Due to certain events in recent history, there has been a wave of crime and riots hitting American cities. This wave has been one of the most sudden in American history and likely has much to do with the combination of the post-coronavirus lockdowns and the events following the death of a black man in police custody in Minneapolis, Minnesota. These riots have caused over a billion dollars in property damage, and the sea change in the cities’ environment has forced businesses to adapt. If someone’s property has burned down, the owner will be understandably reluctant to continue paying the mortgage. Because of this, it is crucial for the American mortgage market to understand the impact of the June 2020 riots upon the American business environment.
In thirty-six out of the largest 50 cities in the USA, the homicide rate has increased by double digits since the end of May. This increase in crime makes keeping businesses open far less safe, which leads to shorter hours open, as businesses don’t want to be the last open. In addition, businesses in neighborhoods with higher crime are forced to incur additional expenses, as they must take additional security precautions to repel criminal activity such as adding bars to windows and security systems.
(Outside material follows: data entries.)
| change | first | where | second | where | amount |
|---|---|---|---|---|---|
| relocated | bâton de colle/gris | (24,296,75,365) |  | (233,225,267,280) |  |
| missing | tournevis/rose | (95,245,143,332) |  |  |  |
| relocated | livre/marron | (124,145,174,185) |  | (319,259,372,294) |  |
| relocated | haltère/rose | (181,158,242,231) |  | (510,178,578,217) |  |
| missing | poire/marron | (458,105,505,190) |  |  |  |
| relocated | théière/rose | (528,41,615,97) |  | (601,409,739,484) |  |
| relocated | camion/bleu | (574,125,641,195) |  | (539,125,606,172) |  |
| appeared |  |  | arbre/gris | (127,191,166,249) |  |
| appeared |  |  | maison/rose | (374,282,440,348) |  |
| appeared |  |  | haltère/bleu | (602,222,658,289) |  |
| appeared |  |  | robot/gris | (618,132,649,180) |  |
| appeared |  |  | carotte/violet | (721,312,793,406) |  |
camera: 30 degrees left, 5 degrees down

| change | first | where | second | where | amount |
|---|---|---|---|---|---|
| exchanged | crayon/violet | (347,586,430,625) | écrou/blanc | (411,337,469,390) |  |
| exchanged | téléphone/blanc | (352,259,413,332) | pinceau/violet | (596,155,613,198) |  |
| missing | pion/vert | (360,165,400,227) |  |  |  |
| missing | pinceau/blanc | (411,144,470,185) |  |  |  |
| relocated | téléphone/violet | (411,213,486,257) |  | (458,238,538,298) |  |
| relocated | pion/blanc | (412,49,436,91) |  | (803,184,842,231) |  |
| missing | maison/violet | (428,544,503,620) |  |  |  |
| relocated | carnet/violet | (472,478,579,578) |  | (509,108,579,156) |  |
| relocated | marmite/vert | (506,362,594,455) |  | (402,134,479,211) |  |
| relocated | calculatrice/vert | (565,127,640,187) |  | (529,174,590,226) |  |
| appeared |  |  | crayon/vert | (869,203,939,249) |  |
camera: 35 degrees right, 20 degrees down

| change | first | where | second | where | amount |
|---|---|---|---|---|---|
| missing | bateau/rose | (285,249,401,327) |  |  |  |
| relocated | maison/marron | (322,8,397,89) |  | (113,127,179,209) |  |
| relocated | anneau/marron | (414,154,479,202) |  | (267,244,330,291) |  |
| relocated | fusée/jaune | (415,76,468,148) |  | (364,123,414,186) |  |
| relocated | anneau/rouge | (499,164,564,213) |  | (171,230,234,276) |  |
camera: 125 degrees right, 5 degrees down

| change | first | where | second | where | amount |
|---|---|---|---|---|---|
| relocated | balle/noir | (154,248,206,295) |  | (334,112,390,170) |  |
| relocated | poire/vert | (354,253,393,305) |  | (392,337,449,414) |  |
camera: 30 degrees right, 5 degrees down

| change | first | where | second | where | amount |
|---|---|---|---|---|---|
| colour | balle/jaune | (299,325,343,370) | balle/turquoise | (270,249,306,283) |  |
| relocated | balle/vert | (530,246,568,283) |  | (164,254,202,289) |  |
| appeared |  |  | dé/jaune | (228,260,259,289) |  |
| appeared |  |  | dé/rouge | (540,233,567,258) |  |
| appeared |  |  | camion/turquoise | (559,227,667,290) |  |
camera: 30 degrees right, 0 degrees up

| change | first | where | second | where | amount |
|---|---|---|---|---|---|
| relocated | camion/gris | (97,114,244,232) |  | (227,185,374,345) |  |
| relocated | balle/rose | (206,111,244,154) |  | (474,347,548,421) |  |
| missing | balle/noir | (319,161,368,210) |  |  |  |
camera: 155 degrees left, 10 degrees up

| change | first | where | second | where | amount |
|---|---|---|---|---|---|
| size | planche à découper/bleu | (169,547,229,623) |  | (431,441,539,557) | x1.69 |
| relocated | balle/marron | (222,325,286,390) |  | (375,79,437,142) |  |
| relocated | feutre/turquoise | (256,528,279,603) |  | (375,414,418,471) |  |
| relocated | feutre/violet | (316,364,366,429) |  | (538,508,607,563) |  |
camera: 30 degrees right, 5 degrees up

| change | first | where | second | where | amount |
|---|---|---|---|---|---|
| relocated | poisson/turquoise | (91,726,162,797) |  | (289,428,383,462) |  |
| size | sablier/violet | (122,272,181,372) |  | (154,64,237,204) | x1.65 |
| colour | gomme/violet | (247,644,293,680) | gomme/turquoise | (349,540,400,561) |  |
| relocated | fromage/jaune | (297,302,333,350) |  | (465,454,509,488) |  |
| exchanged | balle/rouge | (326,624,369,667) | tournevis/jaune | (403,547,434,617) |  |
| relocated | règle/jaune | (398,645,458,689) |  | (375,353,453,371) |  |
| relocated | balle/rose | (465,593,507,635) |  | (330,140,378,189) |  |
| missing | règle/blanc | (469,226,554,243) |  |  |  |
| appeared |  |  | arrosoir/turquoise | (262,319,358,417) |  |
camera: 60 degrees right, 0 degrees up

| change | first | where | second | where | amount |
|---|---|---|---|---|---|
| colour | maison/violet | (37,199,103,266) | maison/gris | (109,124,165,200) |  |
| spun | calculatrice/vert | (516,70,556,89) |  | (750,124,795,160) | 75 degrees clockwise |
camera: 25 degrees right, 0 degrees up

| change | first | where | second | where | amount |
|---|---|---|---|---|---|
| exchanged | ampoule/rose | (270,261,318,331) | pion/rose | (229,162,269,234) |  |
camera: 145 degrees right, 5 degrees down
Another problem with widespread rioting is the insurance-related effects. This wave of riots was the first multi-state wave of rioting on record for many insurance companies. Previous riots such as the ones in 1992 and 2012 were regionally confined; the George Floyd riots started in Minneapolis and spread across the country. Because of this, riot insurance premiums will permanently increase across the nation, because insurers never know if there will be another multi-state wave of riots, but they know now from experience that it is possible. The riots of 2020 have increased insurance premiums for businesses across the nation.
To conclude, the 2020 riots have caused many changes in the landscape in which businesses operate. The rise in crime rates, the frequent inability of insurance to pay, and the riots have caused urban areas to become more inhospitable to businesses across America. As such, businesses in these areas tend to close at higher rates, and fewer new businesses will emerge. Mortgage lenders will need to take this information into account when assessing the US mortgage market, as migration, in this case caused by the riots, affects the geographic distribution of the commercial and residential real estate being sold.